In the penultimate chapter of Arthur Leo Zagat's "Seven Out of Time," our team of time-lost humans captures one of the future-earth doctils and whips up a plan to destroy the doctils' colony on a distant planet in order to thwart their plan to take over Earth 1939, sacrificing themselves if necessary. The twofold plan involves destroying a barrier protecting the doctils from the planet's hostile indigenous life and killing the doctils' matra, the last true female preserved for breeding purposes.
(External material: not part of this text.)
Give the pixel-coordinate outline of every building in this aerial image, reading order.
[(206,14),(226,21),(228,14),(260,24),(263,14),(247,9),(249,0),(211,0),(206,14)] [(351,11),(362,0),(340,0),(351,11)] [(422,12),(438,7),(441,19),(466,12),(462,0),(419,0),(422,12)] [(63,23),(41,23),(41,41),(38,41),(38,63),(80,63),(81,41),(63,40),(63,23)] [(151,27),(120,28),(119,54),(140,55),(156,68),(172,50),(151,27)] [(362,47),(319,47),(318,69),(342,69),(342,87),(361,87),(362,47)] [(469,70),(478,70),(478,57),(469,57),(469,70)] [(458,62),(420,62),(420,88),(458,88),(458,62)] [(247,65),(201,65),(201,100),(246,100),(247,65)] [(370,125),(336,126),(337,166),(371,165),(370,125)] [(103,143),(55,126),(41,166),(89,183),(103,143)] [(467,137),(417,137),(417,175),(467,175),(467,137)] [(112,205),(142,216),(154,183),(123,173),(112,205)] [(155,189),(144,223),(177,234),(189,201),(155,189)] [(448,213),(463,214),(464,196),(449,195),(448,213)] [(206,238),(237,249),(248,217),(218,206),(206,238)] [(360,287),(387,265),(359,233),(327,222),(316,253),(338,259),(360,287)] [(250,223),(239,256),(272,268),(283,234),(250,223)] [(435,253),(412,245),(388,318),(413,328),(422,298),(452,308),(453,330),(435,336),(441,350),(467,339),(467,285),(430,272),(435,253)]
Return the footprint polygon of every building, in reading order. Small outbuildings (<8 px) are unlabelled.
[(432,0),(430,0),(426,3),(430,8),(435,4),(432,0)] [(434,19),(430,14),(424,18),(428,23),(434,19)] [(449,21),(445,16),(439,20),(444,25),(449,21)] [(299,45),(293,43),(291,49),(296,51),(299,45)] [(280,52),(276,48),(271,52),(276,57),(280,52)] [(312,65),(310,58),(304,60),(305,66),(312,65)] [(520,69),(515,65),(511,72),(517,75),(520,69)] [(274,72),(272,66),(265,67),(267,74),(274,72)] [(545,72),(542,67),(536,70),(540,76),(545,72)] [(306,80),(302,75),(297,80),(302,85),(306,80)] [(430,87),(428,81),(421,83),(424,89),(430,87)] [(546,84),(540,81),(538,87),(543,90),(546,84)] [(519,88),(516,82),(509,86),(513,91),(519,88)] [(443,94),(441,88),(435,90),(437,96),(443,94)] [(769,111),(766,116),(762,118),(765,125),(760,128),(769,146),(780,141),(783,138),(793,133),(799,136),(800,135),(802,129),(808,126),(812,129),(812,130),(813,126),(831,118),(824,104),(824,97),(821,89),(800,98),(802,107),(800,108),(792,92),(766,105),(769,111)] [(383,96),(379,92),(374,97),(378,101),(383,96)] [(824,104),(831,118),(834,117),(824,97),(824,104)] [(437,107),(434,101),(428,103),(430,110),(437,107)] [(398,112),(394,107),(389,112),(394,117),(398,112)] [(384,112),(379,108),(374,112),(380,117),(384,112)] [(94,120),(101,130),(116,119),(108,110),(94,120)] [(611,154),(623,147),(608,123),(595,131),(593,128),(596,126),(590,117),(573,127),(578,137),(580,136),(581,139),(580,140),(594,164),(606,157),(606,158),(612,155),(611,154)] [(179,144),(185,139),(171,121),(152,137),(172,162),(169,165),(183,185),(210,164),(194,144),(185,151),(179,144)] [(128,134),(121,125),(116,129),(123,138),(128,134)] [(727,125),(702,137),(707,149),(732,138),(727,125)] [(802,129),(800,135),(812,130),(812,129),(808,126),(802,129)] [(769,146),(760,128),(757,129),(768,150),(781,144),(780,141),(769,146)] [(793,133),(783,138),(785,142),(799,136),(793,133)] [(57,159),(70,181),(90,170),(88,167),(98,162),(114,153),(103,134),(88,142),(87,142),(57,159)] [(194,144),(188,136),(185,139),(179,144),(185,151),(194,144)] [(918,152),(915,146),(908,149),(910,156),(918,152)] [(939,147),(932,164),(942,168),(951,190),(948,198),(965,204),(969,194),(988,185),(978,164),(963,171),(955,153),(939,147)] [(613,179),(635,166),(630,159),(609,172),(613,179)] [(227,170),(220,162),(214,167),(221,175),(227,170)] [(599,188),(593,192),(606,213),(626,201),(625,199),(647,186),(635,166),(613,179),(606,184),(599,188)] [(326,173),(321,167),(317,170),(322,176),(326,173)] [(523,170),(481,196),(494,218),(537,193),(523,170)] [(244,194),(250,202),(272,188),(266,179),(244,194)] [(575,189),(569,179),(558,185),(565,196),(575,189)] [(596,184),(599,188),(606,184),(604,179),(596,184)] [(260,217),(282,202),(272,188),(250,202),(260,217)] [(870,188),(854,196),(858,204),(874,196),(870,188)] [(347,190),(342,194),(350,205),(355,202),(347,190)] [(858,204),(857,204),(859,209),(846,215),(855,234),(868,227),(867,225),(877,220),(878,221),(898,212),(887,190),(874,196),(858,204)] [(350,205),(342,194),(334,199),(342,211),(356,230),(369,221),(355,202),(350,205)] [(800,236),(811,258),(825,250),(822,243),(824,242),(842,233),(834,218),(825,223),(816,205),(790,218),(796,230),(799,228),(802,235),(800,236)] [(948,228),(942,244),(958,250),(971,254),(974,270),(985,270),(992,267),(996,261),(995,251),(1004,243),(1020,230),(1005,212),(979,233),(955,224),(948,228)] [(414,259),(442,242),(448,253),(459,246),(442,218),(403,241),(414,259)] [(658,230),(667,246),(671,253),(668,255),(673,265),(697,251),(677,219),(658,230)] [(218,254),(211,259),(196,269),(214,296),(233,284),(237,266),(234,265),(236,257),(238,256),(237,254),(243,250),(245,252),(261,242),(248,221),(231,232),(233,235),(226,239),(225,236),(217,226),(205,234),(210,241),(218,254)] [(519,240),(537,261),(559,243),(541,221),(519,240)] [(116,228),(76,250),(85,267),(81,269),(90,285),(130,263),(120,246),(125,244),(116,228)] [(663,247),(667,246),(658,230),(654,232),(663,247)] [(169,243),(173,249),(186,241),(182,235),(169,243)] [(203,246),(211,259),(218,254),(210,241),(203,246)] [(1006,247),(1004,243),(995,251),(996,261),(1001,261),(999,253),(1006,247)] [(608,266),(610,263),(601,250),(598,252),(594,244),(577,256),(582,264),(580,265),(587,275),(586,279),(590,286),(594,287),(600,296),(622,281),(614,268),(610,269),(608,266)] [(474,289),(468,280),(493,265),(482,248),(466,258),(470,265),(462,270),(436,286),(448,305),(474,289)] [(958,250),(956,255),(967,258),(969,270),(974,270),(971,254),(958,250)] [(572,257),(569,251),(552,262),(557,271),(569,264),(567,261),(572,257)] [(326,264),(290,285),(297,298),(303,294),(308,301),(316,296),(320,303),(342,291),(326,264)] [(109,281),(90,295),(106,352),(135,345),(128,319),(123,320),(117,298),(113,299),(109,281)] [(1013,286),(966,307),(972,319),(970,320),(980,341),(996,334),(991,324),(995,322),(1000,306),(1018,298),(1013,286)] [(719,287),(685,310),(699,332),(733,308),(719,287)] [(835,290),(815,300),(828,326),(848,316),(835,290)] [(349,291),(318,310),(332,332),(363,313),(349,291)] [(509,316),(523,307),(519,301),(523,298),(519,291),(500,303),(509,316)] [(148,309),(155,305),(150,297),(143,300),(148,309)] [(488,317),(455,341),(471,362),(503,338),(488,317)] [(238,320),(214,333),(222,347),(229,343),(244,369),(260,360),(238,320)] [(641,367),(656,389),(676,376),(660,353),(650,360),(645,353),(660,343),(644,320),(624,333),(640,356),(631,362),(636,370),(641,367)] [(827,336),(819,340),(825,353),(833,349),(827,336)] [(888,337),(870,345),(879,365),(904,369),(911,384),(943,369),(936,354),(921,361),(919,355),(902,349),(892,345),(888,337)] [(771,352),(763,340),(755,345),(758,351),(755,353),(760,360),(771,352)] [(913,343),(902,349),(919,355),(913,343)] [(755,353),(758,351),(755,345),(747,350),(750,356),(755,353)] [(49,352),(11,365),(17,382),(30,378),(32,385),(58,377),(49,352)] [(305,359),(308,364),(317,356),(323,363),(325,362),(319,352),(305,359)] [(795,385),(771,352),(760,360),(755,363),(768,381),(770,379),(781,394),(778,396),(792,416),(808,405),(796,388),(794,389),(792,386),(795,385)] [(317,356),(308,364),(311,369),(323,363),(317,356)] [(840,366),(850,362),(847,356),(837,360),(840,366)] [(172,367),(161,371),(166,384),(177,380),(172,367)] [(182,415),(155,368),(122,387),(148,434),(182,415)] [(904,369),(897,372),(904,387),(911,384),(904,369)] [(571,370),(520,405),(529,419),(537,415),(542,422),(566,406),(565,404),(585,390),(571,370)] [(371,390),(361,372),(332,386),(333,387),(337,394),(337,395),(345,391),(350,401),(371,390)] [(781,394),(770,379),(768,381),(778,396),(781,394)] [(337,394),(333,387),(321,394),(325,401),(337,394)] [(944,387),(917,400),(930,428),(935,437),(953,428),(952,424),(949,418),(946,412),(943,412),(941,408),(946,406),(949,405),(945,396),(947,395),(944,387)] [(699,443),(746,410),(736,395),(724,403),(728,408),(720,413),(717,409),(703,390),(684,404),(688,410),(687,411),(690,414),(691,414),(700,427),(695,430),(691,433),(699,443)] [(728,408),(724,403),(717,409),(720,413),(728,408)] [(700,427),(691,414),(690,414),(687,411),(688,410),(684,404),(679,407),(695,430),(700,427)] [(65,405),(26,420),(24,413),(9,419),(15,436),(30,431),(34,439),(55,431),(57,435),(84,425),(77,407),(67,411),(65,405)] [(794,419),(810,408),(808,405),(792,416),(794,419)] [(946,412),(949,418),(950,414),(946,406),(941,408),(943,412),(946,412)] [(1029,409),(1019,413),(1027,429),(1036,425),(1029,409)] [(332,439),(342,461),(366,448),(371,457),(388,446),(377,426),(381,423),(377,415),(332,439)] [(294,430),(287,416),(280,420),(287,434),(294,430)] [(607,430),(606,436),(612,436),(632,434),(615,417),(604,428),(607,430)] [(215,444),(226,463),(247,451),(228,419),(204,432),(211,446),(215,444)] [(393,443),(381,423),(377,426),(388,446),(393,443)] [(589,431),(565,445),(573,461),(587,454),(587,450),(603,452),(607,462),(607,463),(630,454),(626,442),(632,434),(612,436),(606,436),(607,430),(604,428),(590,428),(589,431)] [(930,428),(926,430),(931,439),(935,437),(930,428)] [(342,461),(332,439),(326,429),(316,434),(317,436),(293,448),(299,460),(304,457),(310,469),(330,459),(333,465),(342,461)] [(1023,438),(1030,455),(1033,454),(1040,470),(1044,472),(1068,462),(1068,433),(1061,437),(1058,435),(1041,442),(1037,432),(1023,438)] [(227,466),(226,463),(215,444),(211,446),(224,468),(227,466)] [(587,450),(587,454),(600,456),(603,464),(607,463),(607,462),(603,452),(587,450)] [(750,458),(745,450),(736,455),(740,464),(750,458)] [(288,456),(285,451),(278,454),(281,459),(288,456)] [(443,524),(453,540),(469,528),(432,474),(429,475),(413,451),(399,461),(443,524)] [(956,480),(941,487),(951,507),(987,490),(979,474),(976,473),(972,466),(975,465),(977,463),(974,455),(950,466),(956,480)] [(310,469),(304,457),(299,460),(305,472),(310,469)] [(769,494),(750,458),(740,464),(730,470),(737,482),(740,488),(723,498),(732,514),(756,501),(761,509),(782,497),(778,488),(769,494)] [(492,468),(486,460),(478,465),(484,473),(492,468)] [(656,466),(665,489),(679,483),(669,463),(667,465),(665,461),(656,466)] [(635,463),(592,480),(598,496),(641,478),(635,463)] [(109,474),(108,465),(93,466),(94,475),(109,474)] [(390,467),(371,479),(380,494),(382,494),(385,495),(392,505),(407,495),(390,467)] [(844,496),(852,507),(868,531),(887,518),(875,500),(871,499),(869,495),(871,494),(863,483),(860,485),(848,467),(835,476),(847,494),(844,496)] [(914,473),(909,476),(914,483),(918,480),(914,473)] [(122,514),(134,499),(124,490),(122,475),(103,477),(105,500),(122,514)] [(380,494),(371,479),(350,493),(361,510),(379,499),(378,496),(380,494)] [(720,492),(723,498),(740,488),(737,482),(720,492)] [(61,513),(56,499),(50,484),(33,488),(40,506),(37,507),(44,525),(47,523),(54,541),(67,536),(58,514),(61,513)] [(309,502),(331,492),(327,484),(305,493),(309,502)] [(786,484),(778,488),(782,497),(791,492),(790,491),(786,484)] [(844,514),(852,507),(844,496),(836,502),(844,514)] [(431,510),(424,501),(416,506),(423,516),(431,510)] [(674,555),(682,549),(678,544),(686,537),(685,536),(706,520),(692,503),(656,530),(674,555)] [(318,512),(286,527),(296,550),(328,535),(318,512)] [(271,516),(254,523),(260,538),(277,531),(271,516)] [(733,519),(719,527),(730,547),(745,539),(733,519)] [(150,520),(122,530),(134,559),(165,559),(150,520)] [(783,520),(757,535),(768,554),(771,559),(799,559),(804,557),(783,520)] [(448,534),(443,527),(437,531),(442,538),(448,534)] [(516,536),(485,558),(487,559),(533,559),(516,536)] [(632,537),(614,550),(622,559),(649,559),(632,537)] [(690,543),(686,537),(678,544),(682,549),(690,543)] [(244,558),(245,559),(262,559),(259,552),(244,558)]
She was far greater in size than any woman we had seen, but she was formed like the women we knew, and not like the grotesque beings who guarded her. Her skin was white as the fabric on which she was stretched, and lustrous. Great-bosomed she was, and huge-limbed, and tremendously wide of hip. Her eyes were closed in a deep slumber that somehow I knew was something other than sleep. The contours of her face had an almost unearthly beauty, yet she wore, like a mask, an expression of bovine placidity, of mindless calm, that made her somewhat less than human.
Why didn't they put that on the cover?
Rounding out this week are two stand-alone stories. Nat Shachner, who specialized in sci-fi for the pulps and historical sketches for The American Mercury, contributes "Test for a Tatar," which comes as close as anything in Argosy to the blood and thunder people associate with real pulp fiction. It's a gruesome tale of the rise of Temujin the Mongol to power and his taking of the name Genghis Khan. It's told from the viewpoint of Subotai, the Khan's loyal vassal, who sees his lord manipulated and set up for assassination by Targoutai the Taidjut, though who the real manipulator is proves open to question. A seemingly drunken Temujin tests the loyalty of his own tribesmen by ordering them to kill their favorite horses, and then their favorite wives. Luckily, Subotai is a bachelor, and the other men have wives to spare. Targoutai finally goads Temujin into killing his own father, but Subotai thwarts the Taidjut's plan to slay Temujin at his moment of triumph. Argosy is no kiddie pulp and its stories can take an amoral turn, but there really seems to be no point here other than mayhem -- but I suppose there was an audience for that, too. Finally, the editor predicts that A. M. Burrage's "Out to Rest" is "certain to become one of the most memorable short stories of the year." It's really a trifle, and I can't imagine its premise was much less familiar then than it is now. A soldier (or is it a former soldier) can't tell whether he's dreaming in wartime of his death in bed two decades later or dreaming in the present of his dead comrades from the war. Can you guess which it is?
* * *
There was at least one kind of story rarely or never seen in Argosy. As letter writer Mrs. Clay Clark of Camden ME writes in this week's Argonotes column: "ARGOSY has always printed a different type of story for each and every issue, a miracle, yet there is one type I cannot recall ever seeing ... the Negro stories." By which she means comical stories about those funny colored people who talk in Amos 'n Andy dialect. The editor answers: "We don't know why people don't write Negro stories for ARGOSY, but we are rather relieved, because unless a Negro-dialect yarn is very, very good, it is apt to be simply terrible."
I've found a few racist stories in Argosy, and a few -- fewer, sadly -- that actually count as anti-racist. I hope to share some of the latter with you sometime, but as for all my American readers, the April 15 deadline looms -- and I have more reading to do.